→ DOCUMENT TEXT
:::::

Not for nothing, but I’ve heard people say “very varied” on more than one occasion.

I think I’ve mentioned in the past that the editing quality of W. E. B. Griffin’s books (and, especially, those written with/by his son, William E. Butterworth) has seriously declined.

I remember one where one of his protagonists, Charlie Castillo (who is a proud Texican) compares a certain situation to the time that Daniel Boone fought at the Alamo. Umm, no. That would be Davy Crockett; Daniel Boone didn’t make it to the Alamo, he was too busy settling Missouri.

The reason it was so jarring is because the protagonist is so Texan. There’s no way someone so Texan would have made that mistake.

Another thing that takes me out of a book is when the cover art doesn’t match the description of the protagonist in the book. The covers for Alistair MacLean’s paperback books back in the 1970s were famous for showing either the hero or the damsel in distress with lovely golden hair, only to find out in the second chapter that he or she had dark hair.

:::::

→ DATASET CONTENT

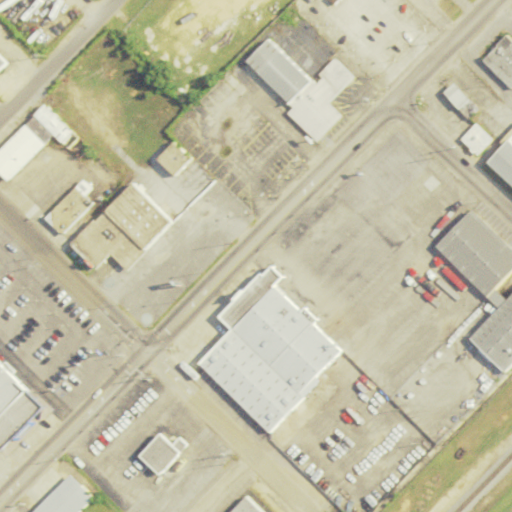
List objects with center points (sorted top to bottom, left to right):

:::::

→ SET PROBLEM 1
According to the text about book editing errors, who fought at the Alamo instead of Daniel Boone?
→ SET PROBLEM 2
In the text about book editing errors, why was the Daniel Boone slip so jarring?
→ SET PROBLEM 3
Please pick up the text about book editing errors after its last sentence and keep it going.
The data has no connection to the text about book editing errors.

→ EXERCISE OUTPUT 1
Davy Crockett.

→ EXERCISE OUTPUT 2
Charlie Castillo is written as a deeply Texan character. The text says there's no way someone that Texan would have made that mistake.

→ EXERCISE OUTPUT 3
However, the one that really took me out of the story was a book about a submarine. Fortunately, I cannot recall the name of the book; I thought it had “Poseidon” or “Trident” in the name, but the ones that are showing up in my searches are not one which I describe.

On the cover of this POS was a submarine with smoke coming out of its conning tower, limping its way back to base. The number on the conning tower was clearly visible. Let’s just say that it was #456.

In the book, a humongous deal is made out of the protagonist seeing the submarine while it was way out to sea, coming back in, with smoke pouring from its conning tower. He knows its the ship about which he is concerned, because he can clearly make out the number on the conning tower: #579.

This was not the only mistake in this book. There was one section that, instead of riveting narration for a crucial plot point that takes place over a few pages, instead we get treated to about 10 paragraphs of telling, not showing.

Before I moved last year, I kept the book in my library as inspiration. Surely, I thought (yeah, I know, don’t call me “Shirley”), if this jackwad can get a book deal, then there is hope for me!

Any time an author uses the word cement when they really mean concrete. It is NOT a cement sidewalk! I know the general populace does not know the difference between cement and concrete but as a civil engineer and general grammar/usage nitpicker it really irks me when authors get it wrong.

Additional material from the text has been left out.